Presumably with an "evolutionary" origin? Except, I can't quite understand how a universe which started off witgh just bits of matter and energy ended up with self-interest, enlightened or not,
Peter.
No, nor can I, which is why I don't think it did. What I mean is that I don't think the universe started off with just bits of matter and energy - I think matter and energy are manifestations of a deeper order, that incorporates consciousness and meaning. I would go so far as to say that I think consciousness and not matter is probably the basic stuff of the universe.
We have evolved to perceive the universe in a certain way, which is neither "right" nor "wrong". For example, through our highly developed sense of vision, we perceive patterns invisible to an earthworm, but I see no reason to imagine that our senses represent the apex of possible perception.
Quantum mechanics tells us that, at bottom, the universe is very different to how we perceive it, existing as states of probability - but we still don't accept that, so we're still searching for a way to fit QM into our "intuitive" modes of perception and our essentially materialist world view.
QM also says there is such a thing as retrocausation: the present affects the past. This really makes a mockery of our "intuitive" ideas of time.

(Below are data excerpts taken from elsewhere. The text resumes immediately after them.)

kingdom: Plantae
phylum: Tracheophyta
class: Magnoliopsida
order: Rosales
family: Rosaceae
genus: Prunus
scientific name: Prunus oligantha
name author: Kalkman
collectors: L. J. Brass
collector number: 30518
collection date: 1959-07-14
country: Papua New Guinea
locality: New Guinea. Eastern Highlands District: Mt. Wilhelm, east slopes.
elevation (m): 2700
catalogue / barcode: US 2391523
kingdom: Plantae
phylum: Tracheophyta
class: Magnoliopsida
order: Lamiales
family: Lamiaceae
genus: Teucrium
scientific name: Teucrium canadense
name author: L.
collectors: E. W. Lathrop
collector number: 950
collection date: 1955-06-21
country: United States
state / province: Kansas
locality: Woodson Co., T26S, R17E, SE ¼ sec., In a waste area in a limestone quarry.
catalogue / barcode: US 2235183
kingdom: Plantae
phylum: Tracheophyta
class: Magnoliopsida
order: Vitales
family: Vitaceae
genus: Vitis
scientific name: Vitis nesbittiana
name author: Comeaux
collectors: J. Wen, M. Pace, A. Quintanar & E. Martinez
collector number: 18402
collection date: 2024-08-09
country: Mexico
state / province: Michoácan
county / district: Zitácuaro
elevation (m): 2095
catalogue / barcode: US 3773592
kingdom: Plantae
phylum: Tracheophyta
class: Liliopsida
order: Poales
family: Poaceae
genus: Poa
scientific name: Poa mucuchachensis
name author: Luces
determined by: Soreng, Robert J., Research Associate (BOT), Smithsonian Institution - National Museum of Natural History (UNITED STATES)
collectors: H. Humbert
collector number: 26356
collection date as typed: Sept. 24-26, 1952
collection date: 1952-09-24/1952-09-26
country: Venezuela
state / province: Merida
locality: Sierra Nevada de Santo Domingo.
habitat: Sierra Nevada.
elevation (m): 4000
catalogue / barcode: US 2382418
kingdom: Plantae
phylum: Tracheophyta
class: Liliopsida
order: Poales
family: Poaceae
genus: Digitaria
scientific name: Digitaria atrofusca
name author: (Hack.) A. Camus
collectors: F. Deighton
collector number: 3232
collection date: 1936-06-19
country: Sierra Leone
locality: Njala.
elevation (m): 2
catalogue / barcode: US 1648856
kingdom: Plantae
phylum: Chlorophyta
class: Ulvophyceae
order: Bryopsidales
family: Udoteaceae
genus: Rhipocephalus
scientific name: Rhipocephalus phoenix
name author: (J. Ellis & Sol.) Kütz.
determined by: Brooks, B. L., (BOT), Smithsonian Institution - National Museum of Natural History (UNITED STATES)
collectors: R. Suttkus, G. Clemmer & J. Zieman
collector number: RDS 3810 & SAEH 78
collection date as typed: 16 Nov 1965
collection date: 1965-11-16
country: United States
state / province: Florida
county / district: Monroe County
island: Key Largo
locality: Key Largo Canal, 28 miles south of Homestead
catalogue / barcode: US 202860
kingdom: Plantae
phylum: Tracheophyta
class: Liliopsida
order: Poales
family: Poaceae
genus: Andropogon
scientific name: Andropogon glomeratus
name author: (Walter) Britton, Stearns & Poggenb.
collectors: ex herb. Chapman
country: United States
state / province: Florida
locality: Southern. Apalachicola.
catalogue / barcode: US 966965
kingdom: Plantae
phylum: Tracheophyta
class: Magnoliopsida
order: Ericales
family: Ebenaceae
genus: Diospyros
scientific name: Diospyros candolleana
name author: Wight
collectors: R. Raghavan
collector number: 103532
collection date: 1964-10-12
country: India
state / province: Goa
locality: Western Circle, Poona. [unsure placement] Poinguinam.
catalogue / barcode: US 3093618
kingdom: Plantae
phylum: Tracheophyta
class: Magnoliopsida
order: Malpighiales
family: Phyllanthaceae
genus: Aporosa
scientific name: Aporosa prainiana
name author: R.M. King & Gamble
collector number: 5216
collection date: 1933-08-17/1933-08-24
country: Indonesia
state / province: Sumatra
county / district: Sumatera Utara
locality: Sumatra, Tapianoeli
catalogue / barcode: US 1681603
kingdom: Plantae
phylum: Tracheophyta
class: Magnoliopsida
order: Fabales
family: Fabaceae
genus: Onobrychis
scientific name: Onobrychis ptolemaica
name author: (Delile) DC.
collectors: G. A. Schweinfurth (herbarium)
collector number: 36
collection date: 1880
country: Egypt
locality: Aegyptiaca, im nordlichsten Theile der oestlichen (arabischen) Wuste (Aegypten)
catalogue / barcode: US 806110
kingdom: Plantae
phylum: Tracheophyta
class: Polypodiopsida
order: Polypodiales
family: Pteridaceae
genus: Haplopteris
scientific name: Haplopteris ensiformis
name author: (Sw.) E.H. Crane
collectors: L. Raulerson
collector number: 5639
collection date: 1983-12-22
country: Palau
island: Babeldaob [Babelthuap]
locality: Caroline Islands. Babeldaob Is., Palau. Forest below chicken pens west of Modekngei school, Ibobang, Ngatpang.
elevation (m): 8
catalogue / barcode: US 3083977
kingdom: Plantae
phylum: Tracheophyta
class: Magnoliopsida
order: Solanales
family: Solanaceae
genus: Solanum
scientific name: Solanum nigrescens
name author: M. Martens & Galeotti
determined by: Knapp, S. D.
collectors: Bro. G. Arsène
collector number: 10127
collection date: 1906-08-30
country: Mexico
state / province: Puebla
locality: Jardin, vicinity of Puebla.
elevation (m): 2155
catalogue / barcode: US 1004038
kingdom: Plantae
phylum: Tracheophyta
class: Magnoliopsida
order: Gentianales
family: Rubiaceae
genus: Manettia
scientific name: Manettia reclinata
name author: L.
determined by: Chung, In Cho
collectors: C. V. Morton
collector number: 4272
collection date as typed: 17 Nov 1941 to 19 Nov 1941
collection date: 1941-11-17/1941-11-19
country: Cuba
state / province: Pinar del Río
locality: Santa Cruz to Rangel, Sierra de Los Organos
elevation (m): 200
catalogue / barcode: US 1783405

What we should be doing is accepting that QM may tell us how the world IS, and that our apparently intuitive perception that it is otherwise is wrong - that we perceive only a fraction of what is really out there, and that the way we perceive may result in basic misapprehensions as to the nature of space and time.
"We're just waiting, looking skyward as the days go down / Someone promised there'd be answers if we stayed around."